With many large buildings—such as malls, sporting venues, concert halls and more—inactive due to the coronavirus, some systems inside those buildings are running on different schedules, or not at all, potentially causing problems. Many companies did not have plans of action in place in the case of a pandemic or other emergency.
Scott Bryan, technical sales manager for water treatment at Cortec, answered questions from Pumps & Systems on the problems associated and how to solve them.
Pumps & Systems: Generally, what has been done to the pumps and systems for major buildings such as malls now that they could be empty?
Bryan: Because these types of buildings never experience facility-wide shutdown for an extended period of time, it is very likely that there was no preservation plan and systems were just shut down. There are layup alternatives for boiler and cooling water systems that could have been recommended by a facility’s water treatment company or mechanical contractor for the boilers, such as the use of a desiccant, but again, highly unlikely any beyond the preserving the boiler was done.
P&S: Besides a shopping mall, what other types of buildings are subjected to this?
Bryan: We have seen large office buildings, hotels, universities, school districts all being shut down for an extended period of time.

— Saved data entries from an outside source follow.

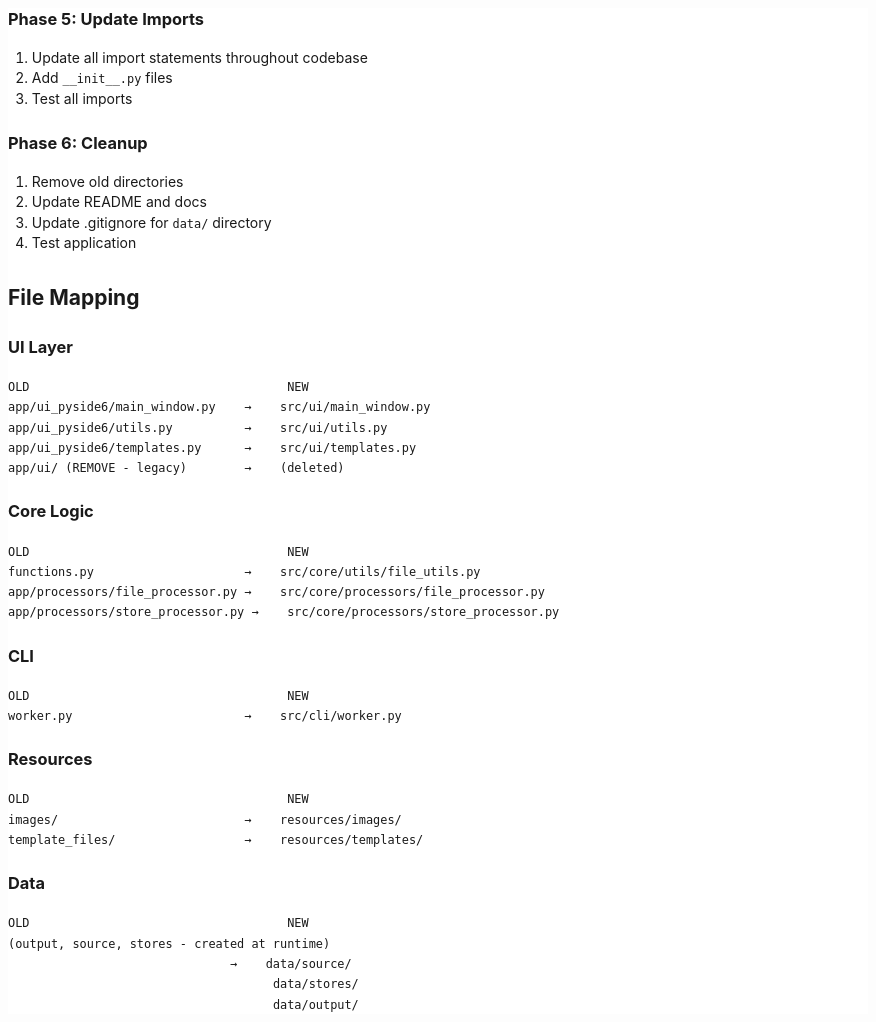 ### Phase 5: Update Imports
1. Update all import statements throughout codebase
2. Add `__init__.py` files
3. Test all imports

### Phase 6: Cleanup
1. Remove old directories
2. Update README and docs
3. Update .gitignore for `data/` directory
4. Test application

## File Mapping

### UI Layer
```
OLD                                    NEW
app/ui_pyside6/main_window.py    →    src/ui/main_window.py
app/ui_pyside6/utils.py          →    src/ui/utils.py
app/ui_pyside6/templates.py      →    src/ui/templates.py
app/ui/ (REMOVE - legacy)        →    (deleted)
```

### Core Logic
```
OLD                                    NEW
functions.py                     →    src/core/utils/file_utils.py
app/processors/file_processor.py →    src/core/processors/file_processor.py
app/processors/store_processor.py →    src/core/processors/store_processor.py
```

### CLI
```
OLD                                    NEW
worker.py                        →    src/cli/worker.py
```

### Resources
```
OLD                                    NEW
images/                          →    resources/images/
template_files/                  →    resources/templates/
```

### Data
```
OLD                                    NEW
(output, source, stores - created at runtime)
                               →    data/source/
                                     data/stores/
                                     data/output/
```
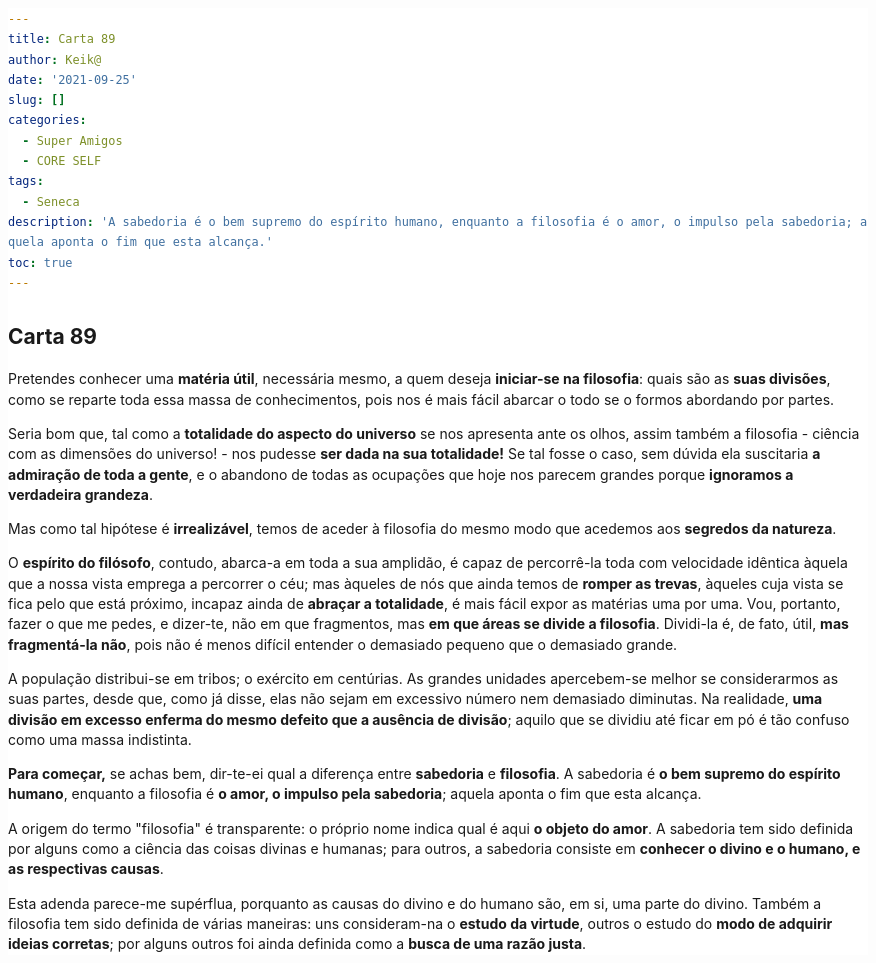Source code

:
 ```yaml
---
title: Carta 89
author: Keik@
date: '2021-09-25'
slug: []
categories:
  - Super Amigos
  - CORE SELF
tags:
  - Seneca
description: 'A sabedoria é o bem supremo do espírito humano, enquanto a filosofia é o amor, o impulso pela sabedoria; aquela aponta o fim que esta alcança.'
toc: true
---
```


## Carta 89 

Pretendes conhecer uma **matéria útil**, necessária mesmo, a quem deseja **iniciar-se na filosofia**: quais são as **suas divisões**, como se reparte toda essa massa de conhecimentos, pois nos é mais fácil abarcar o todo se o formos abordando por partes. 

Seria bom que, tal como a **totalidade do aspecto do universo** se nos apresenta ante os olhos, assim também a filosofia - ciência com as dimensões do universo! - nos pudesse **ser dada na sua totalidade!** Se tal fosse o caso, sem dúvida ela suscitaria **a admiração de toda a gente**, e o abandono de todas as ocupações que hoje nos parecem grandes porque **ignoramos a verdadeira grandeza**. 

Mas como tal hipótese é **irrealizável**, temos de aceder à filosofia do mesmo modo que acedemos aos **segredos da natureza**.


O **espírito do filósofo**, contudo, abarca-a em toda a sua amplidão, é capaz de percorrê-la toda com velocidade idêntica  àquela que a nossa vista emprega a percorrer o céu; mas àqueles de nós que ainda temos de **romper as trevas**, àqueles cuja vista se fica pelo que está próximo, incapaz ainda de **abraçar a totalidade**, é mais fácil expor as matérias uma por uma. Vou, portanto, fazer o que me pedes, e dizer-te, não em que fragmentos, mas **em que áreas se divide a filosofia**. Dividi-la é, de fato, útil, **mas fragmentá-la não**, pois não é menos difícil entender o demasiado pequeno que o demasiado grande.

A população distribui-se em tribos; o exército em centúrias. As grandes unidades apercebem-se melhor se considerarmos as suas partes, desde que, como já disse, elas não sejam em excessivo número nem demasiado diminutas. Na realidade, **uma divisão em excesso enferma do mesmo defeito que a ausência de divisão**; aquilo que se dividiu até ficar em pó é tão confuso como uma massa indistinta.

**Para começar,** se achas bem, dir-te-ei qual a diferença entre **sabedoria** e **filosofia**. A sabedoria é **o bem supremo do espírito humano**, enquanto a filosofia é **o amor, o impulso pela sabedoria**; aquela aponta o fim que esta alcança. 

A origem do termo "filosofia" é transparente: o próprio nome indica qual é aqui **o objeto do amor**. A sabedoria tem sido definida por alguns como a ciência das coisas divinas e humanas; para outros, a sabedoria consiste em **conhecer o divino e o humano, e as respectivas causas**. 

Esta adenda parece-me supérflua, porquanto as causas do divino e do humano são, em si, uma parte do divino. Também a filosofia tem sido definida de várias maneiras: uns consideram-na o **estudo da virtude**, outros o estudo do **modo de adquirir ideias corretas**; por alguns outros foi ainda definida como a **busca de uma razão justa**.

P&S: What hazards would this bring?
Bryan: Our focus with a Preservation Plan is primarily in minimizing corrosion during this period the facility is not running. Failing to have an adequate program will lead to startup issues related to corrosion in the water, steam and condensate systems. In addition, simply shutting down a system and leaving [it] full of water can also lead to other concerns beyond corrosion, such as microbial growth in water systems that would create both health concerns as well as corrosion issues.

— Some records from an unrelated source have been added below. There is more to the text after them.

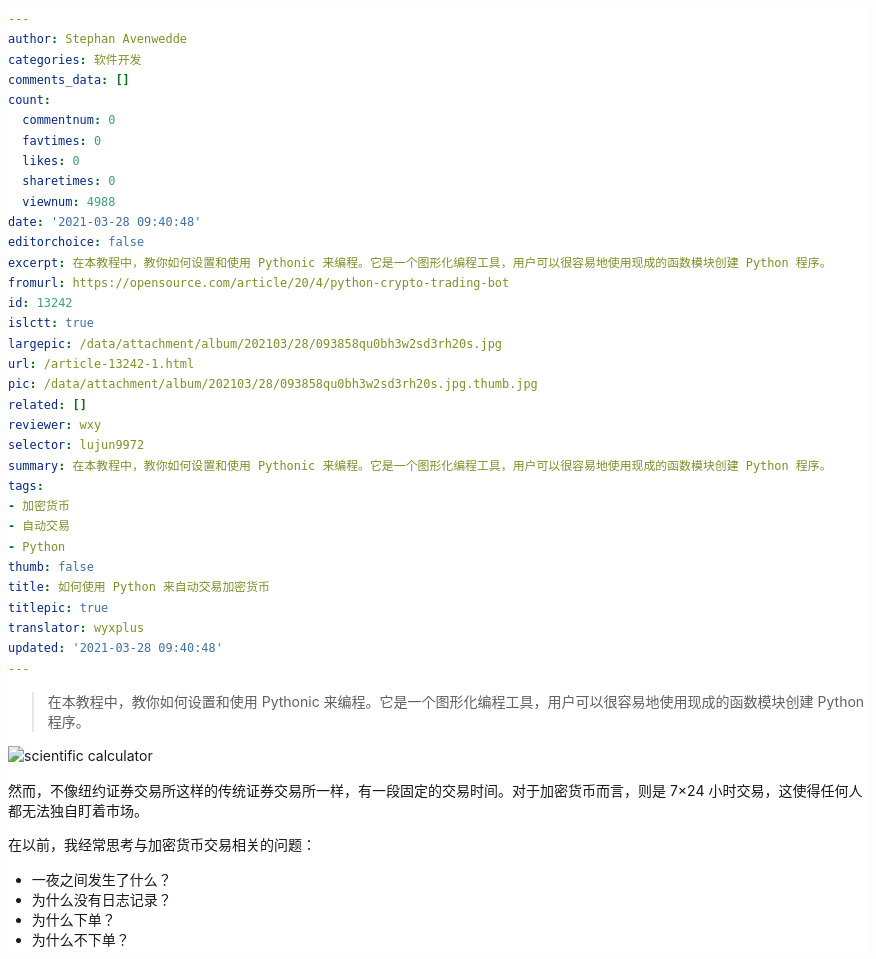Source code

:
```yaml
---
author: Stephan Avenwedde
categories: 软件开发
comments_data: []
count:
  commentnum: 0
  favtimes: 0
  likes: 0
  sharetimes: 0
  viewnum: 4988
date: '2021-03-28 09:40:48'
editorchoice: false
excerpt: 在本教程中，教你如何设置和使用 Pythonic 来编程。它是一个图形化编程工具，用户可以很容易地使用现成的函数模块创建 Python 程序。
fromurl: https://opensource.com/article/20/4/python-crypto-trading-bot
id: 13242
islctt: true
largepic: /data/attachment/album/202103/28/093858qu0bh3w2sd3rh20s.jpg
url: /article-13242-1.html
pic: /data/attachment/album/202103/28/093858qu0bh3w2sd3rh20s.jpg.thumb.jpg
related: []
reviewer: wxy
selector: lujun9972
summary: 在本教程中，教你如何设置和使用 Pythonic 来编程。它是一个图形化编程工具，用户可以很容易地使用现成的函数模块创建 Python 程序。
tags:
- 加密货币
- 自动交易
- Python
thumb: false
title: 如何使用 Python 来自动交易加密货币
titlepic: true
translator: wyxplus
updated: '2021-03-28 09:40:48'
---
```



> 
> 在本教程中，教你如何设置和使用 Pythonic 来编程。它是一个图形化编程工具，用户可以很容易地使用现成的函数模块创建 Python 程序。
> 
> 
> 


![](/data/attachment/album/202103/28/093858qu0bh3w2sd3rh20s.jpg "scientific calculator")


然而，不像纽约证券交易所这样的传统证券交易所一样，有一段固定的交易时间。对于加密货币而言，则是 7×24 小时交易，这使得任何人都无法独自盯着市场。


在以前，我经常思考与加密货币交易相关的问题：


* 一夜之间发生了什么？
* 为什么没有日志记录？
* 为什么下单？
* 为什么不下单？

P&S: What are the best ways to ensure effective ways of preservation for equipment?
Bryan: By developing a Preservation Plan, the decision to implement a Wet Layup or a Dry Layup can be made based upon the individual factors related to each facility. Cortec is involved with many such Preservation Plans to help the customer better understand their options.

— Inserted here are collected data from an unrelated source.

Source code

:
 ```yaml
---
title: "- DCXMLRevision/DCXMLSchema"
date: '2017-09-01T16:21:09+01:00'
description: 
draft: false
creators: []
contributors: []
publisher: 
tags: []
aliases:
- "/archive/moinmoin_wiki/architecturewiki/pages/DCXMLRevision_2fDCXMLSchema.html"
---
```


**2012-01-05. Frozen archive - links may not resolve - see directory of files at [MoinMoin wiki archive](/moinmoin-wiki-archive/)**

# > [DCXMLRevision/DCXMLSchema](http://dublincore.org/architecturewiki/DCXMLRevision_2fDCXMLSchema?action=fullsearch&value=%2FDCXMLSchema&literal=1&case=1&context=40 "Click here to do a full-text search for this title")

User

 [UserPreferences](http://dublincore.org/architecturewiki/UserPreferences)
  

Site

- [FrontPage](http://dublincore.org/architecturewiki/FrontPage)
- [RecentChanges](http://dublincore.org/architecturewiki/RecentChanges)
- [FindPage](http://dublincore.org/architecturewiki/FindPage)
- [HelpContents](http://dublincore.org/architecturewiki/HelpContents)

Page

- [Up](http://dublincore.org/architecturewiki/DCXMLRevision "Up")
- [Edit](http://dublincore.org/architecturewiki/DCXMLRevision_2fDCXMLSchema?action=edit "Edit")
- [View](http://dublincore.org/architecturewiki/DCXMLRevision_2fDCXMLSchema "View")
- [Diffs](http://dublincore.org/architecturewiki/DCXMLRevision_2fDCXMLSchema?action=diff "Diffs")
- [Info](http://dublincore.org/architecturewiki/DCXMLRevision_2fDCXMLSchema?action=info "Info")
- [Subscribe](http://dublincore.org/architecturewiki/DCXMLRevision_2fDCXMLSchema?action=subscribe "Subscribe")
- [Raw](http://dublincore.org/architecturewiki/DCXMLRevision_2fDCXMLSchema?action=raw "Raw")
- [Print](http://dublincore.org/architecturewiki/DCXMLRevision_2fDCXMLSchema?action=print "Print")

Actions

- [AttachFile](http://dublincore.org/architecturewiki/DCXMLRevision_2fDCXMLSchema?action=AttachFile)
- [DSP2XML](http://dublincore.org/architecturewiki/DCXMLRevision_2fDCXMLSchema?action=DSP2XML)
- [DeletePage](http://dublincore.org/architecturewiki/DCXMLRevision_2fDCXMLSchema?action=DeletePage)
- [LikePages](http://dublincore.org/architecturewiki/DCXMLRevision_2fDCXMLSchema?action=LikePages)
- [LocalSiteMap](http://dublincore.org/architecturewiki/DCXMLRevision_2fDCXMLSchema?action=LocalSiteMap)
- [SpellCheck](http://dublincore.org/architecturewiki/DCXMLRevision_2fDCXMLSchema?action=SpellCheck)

P&S: What safety practices must be ensured while doing that?
Bryan: Besides following normal shutdown procedures, Cortec products are relatively safe to handle and use in their various applications. Normal PPE is recommended such safety glasses and gloves when directly handling the products. The added benefit of the Cortec products used to protect during an extended outage is that the product does not have to be removed prior to starting the system back up. This saves time and disposal issues normally involved with alternative methods of preservation.